In keeping a promise made to no one, I’ve decided to write several posts this month. Maybe it’s the long winter days, and darker nights but writing here feels a little like coming home.
Anyway, hey.
Sometimes I think about this line from Haruki Murakami’s biography where he says compared with Japanese, the English language is easier for him because it offers fewer word choices with which to tell his story. Creation by elimination. Mastery by removing the unnecessary and leaving only the good stuff behind.
I like that way of working – it’s so intentional. And the deeper I get into my entrepreneurial journey, the more I understand how important intentionality should be.
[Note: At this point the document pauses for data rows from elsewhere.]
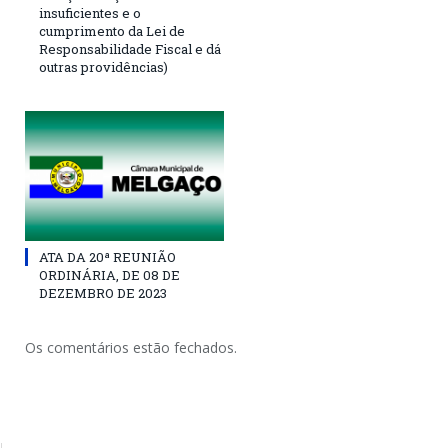
insuficientes e o
cumprimento da Lei de
Responsabilidade Fiscal e dá
outras providências)
ATA DA 20ª REUNIÃO
ORDINÁRIA, DE 08 DE
DEZEMBRO DE 2023
Os comentários estão fechados.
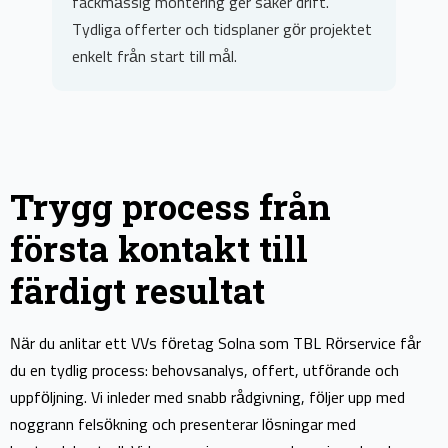
.
Snabb service, transparent prissättning och
rojektet
delar av hög kvalitet ger långvarigt resultat.
Trygg process från
första kontakt till
färdigt resultat
När du anlitar ett VVs företag Solna som TBL Rörservice får
du en tydlig process: behovsanalys, offert, utförande och
uppföljning. Vi inleder med snabb rådgivning, följer upp med
noggrann felsökning och presenterar lösningar med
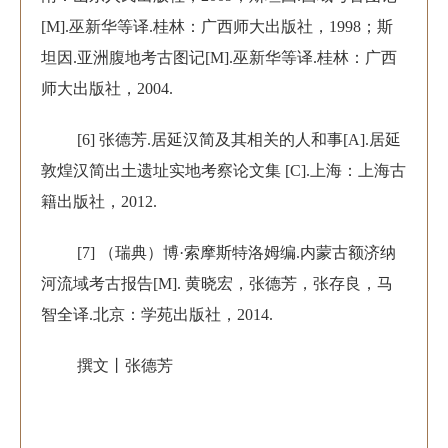
[M].巫新华等译.桂林：广西师大出版社，1998；斯
坦因.亚洲腹地考古图记[M].巫新华等译.桂林：广西
师大出版社，2004.
[6] 张德芳.居延汉简及其相关的人和事[A].居延
敦煌汉简出土遗址实地考察论文集 [C].上海：上海古
籍出版社，2012.
[7] （瑞典）博·索摩斯特洛姆编.内蒙古额济纳
河流域考古报告[M]. 黄晓宏，张德芳，张存良，马
智全译.北京：学苑出版社，2014.
撰文丨张德芳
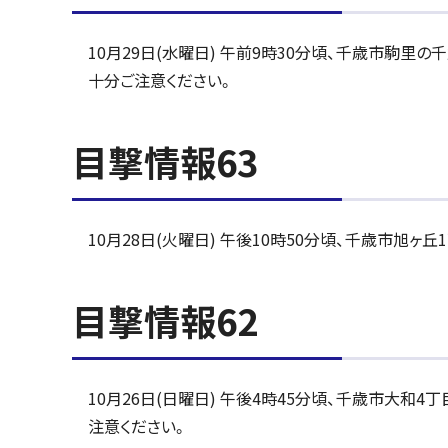
10月29日(水曜日) 午前9時30分頃、千歳市駒
十分ご注意ください。
目撃情報63
10月28日(火曜日) 午後10時50分頃、千歳市旭
目撃情報62
10月26日(日曜日) 午後4時45分頃、千歳市大
注意ください。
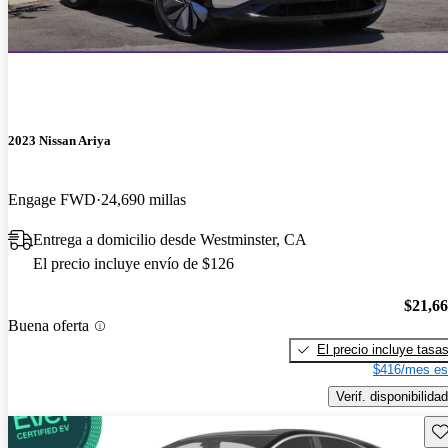
2023 Nissan Ariya
Engage FWD
24,690 millas
Entrega a domicilio desde Westminster, CA
El precio incluye envío de $126
$21,6
Buena oferta
El precio incluye tasa
$416/mes es
Verif. disponibilidad
Gu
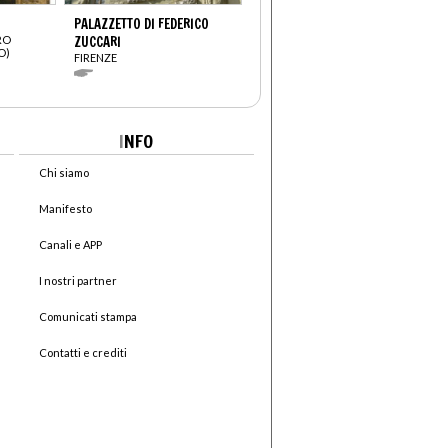
PALAZZETTO DI FEDERICO
RO
ZUCCARI
O)
FIRENZE
I
NFO
Chi siamo
Manifesto
Canali e APP
I nostri partner
Comunicati stampa
Contatti e crediti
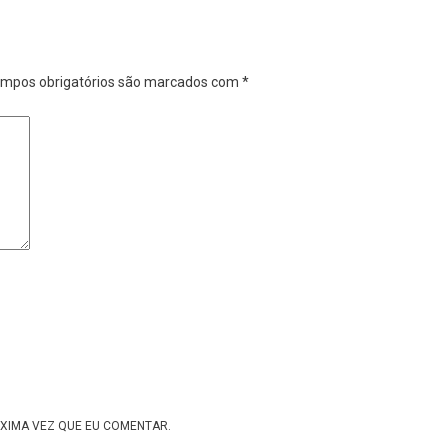
mpos obrigatórios são marcados com
*
XIMA VEZ QUE EU COMENTAR.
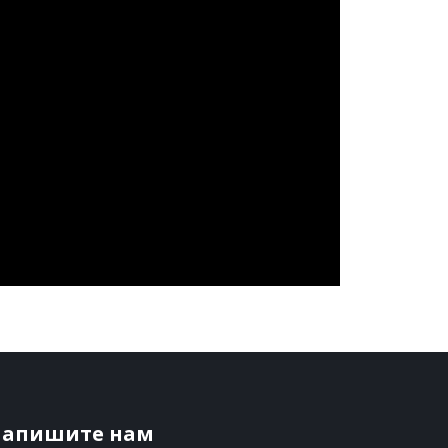
апишите нам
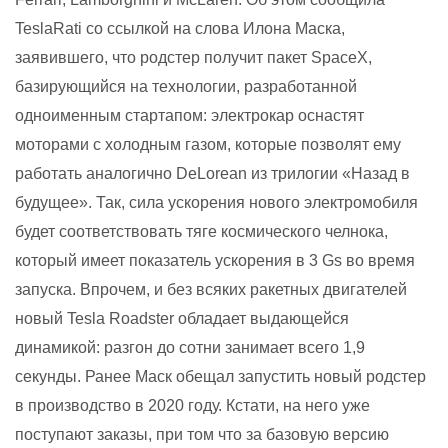
TeslaRati со ссылкой на слова Илона Маска,
заявившего, что родстер получит пакет SpaceX,
базирующийся на технологии, разработанной
одноименным стартапом: электрокар оснастят
моторами с холодным газом, которые позволят ему
работать аналогично DeLorean из трилогии «Назад в
будущее». Так, сила ускорения нового электромобиля
будет соответствовать тяге космического челнока,
который имеет показатель ускорения в 3 Gs во время
запуска. Впрочем, и без всяких ракетных двигателей
новый Tesla Roadster обладает выдающейся
динамикой: разгон до сотни занимает всего 1,9
секунды.
Ранее Маск обещал запустить новый родстер
в производство в 2020 году. Кстати, на него уже
поступают заказы, при том что за базовую версию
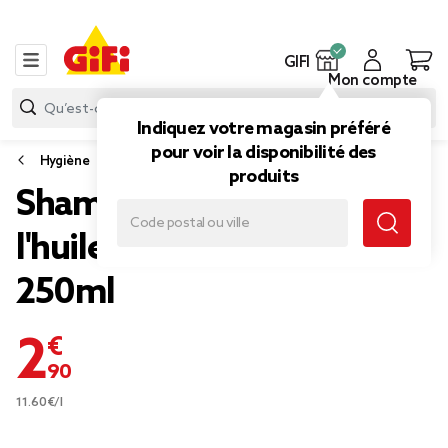
GIFI
Mon compte
Indiquez votre magasin préféré
pour voir la disponibilité des
Hygiène
produits
Shampoing réparateur à
l'huile d'avocat Nature Box
250ml
2,90 €
11.60€/l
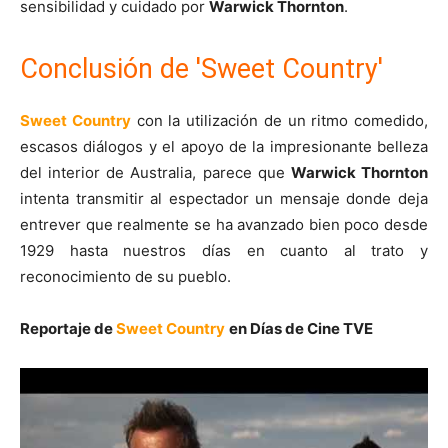
sensibilidad y cuidado por
Warwick Thornton
.
Conclusión de 'Sweet Country'
Sweet Country
con la utilización de un ritmo comedido,
escasos diálogos y el apoyo de la impresionante belleza
del interior de Australia, parece que
Warwick Thornton
intenta transmitir al espectador un mensaje donde deja
entrever que realmente se ha avanzado bien poco desde
1929 hasta nuestros días en cuanto al trato y
reconocimiento de su pueblo.
Reportaje de
Sweet Country
en Días de Cine TVE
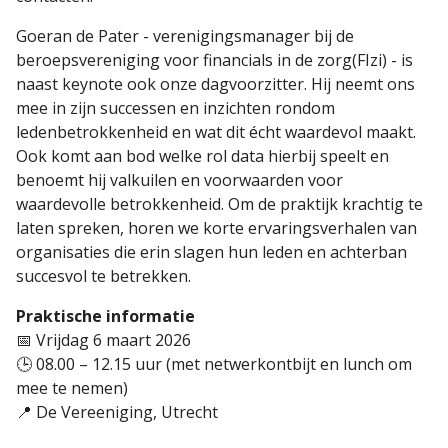
Goeran de Pater - verenigingsmanager bij de
beroepsvereniging voor financials in de zorg(FIzi) - is
naast keynote ook onze dagvoorzitter. Hij neemt ons
mee in zijn successen en inzichten rondom
ledenbetrokkenheid en wat dit écht waardevol maakt.
Ook komt aan bod welke rol data hierbij speelt en
benoemt hij valkuilen en voorwaarden voor
waardevolle betrokkenheid. Om de praktijk krachtig te
laten spreken, horen we korte ervaringsverhalen van
organisaties die erin slagen hun leden en achterban
succesvol te betrekken.
Praktische informatie
📅 Vrijdag 6 maart 2026
🕒 08.00 – 12.15 uur (met netwerkontbijt en lunch om
mee te nemen)
📍 De Vereeniging, Utrecht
Months ago, I thought it was enough to focus. If you really focused on the task ahead, then you’d get it done; all would be sunshine-y and bright. But now, with so much going on at one time, focus doesn’t seem to cut it. A layer of intentionality is necessary to bring a certain crispness to your end result. The modern currency of social interaction is digital connection. With a cold screen separating our human warmth, intention amplifies the difference between authentic and hollow.
When content is intentional, there’s an enticing otherness about the story you’re telling that draws people in and keeps them reading. It’s the complete opposite of excess, though it’s not quite simplicity or simple thoughtfulness. Intentionality, when summoned, transfers quietly from your fingertips to the page. You can’t define what it means but you know when it exists.
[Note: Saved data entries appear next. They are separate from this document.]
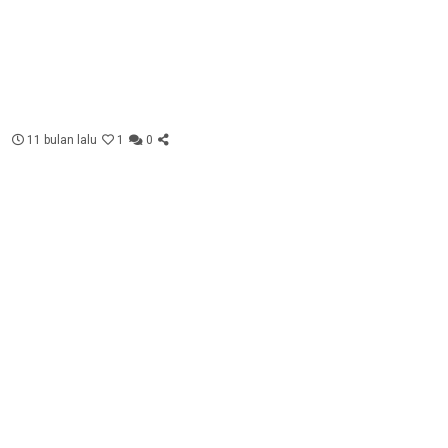
11 bulan lalu
1
0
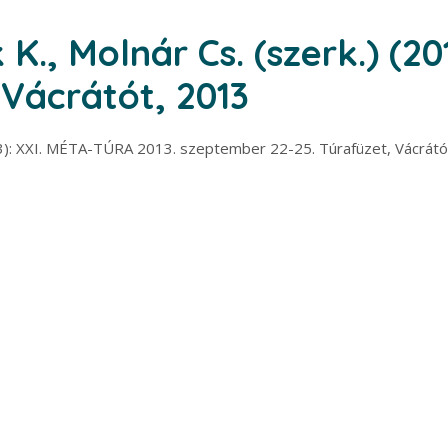
K., Molnár Cs. (szerk.) (20
 Vácrátót, 2013
013): XXI. MÉTA-TÚRA 2013. szeptember 22-25. Túrafüzet, Vácrátó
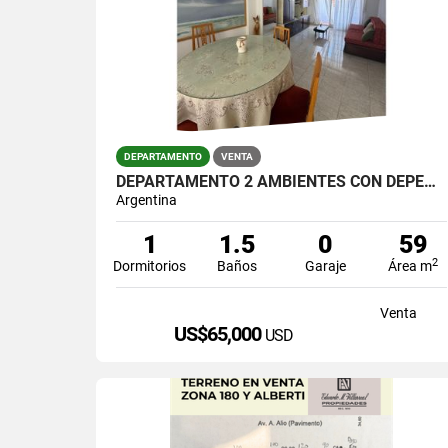
DEPARTAMENTO
VENTA
DEPARTAMENTO 2 AMBIENTES CON DEPENDENCIA | TUCUMÁN 2500, PISO 10°
Argentina
1
1.5
0
59
2
Dormitorios
Baños
Garaje
Área m
Venta
US$65,000
USD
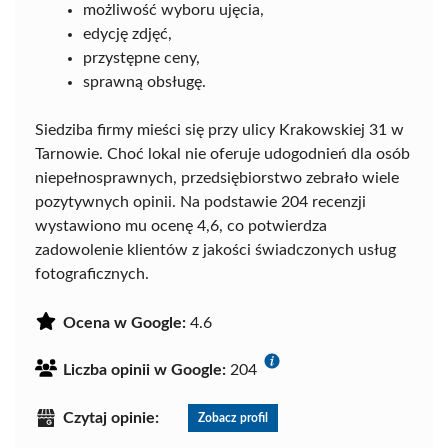
możliwość wyboru ujęcia,
edycję zdjęć,
przystępne ceny,
sprawną obsługę.
Siedziba firmy mieści się przy ulicy Krakowskiej 31 w
Tarnowie. Choć lokal nie oferuje udogodnień dla osób
niepełnosprawnych, przedsiębiorstwo zebrało wiele
pozytywnych opinii. Na podstawie 204 recenzji
wystawiono mu ocenę 4,6, co potwierdza
zadowolenie klientów z jakości świadczonych usług
fotograficznych.
Ocena w Google:
4.6
Liczba opinii w Google:
204
Czytaj opinie:
Zobacz profil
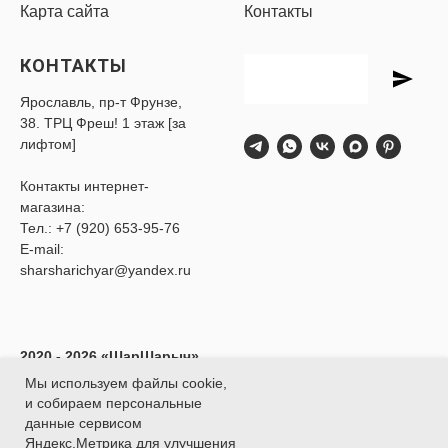
Карта сайта
Контакты
КОНТАКТЫ
Ярославль, пр-т Фрунзе,
38. ТРЦ Фреш! 1 этаж [за
лифтом]
Контакты интернет-
магазина:
Тел.:
+7 (920) 653-95-76
E-mail:
sharsharichyar@yandex.ru
2020 - 2026 «ШарШарыч»
- Доставка воздушных
Мы используем файлы cookie,
шаров в Ярославле.
и собираем персональные
ИП Глибина Ксения
данные сервисом
Юрьевна
Яндекс.Метрика для улучшения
The shift can be subtle, slight changes that compound over time. Get rid of an unnecessary emoji here, distill the essence of your thoughts there and before you know it, the work is purer. Yes, you focused and you probably put the right amount of positive energy into whatever it was you were doing, but you were intentional about the finale. The curtain fall after the last sentence is punctuated by the sound of your particular truth.
In the coming days, weeks and months you’ll start to see this transformation happening at little word studio. (A small example is our newly pared-down, storyteller-centric Instagram.) You’ll – hopefully! – begin to discover richer stories from us in different formats like blog posts, videos and original imagery.
For me, intentionality is part of my business’ unending adventure, and it’s a trip you’ve taken along with us, especially for anyone reading who has been following little word studio since the days when it was a blog. The beginning of little word studio as a full-service content marketing company has been about telling stories for our clients. Now, with a renewed sense of intentionality to guide us, it’s also time to tell our own.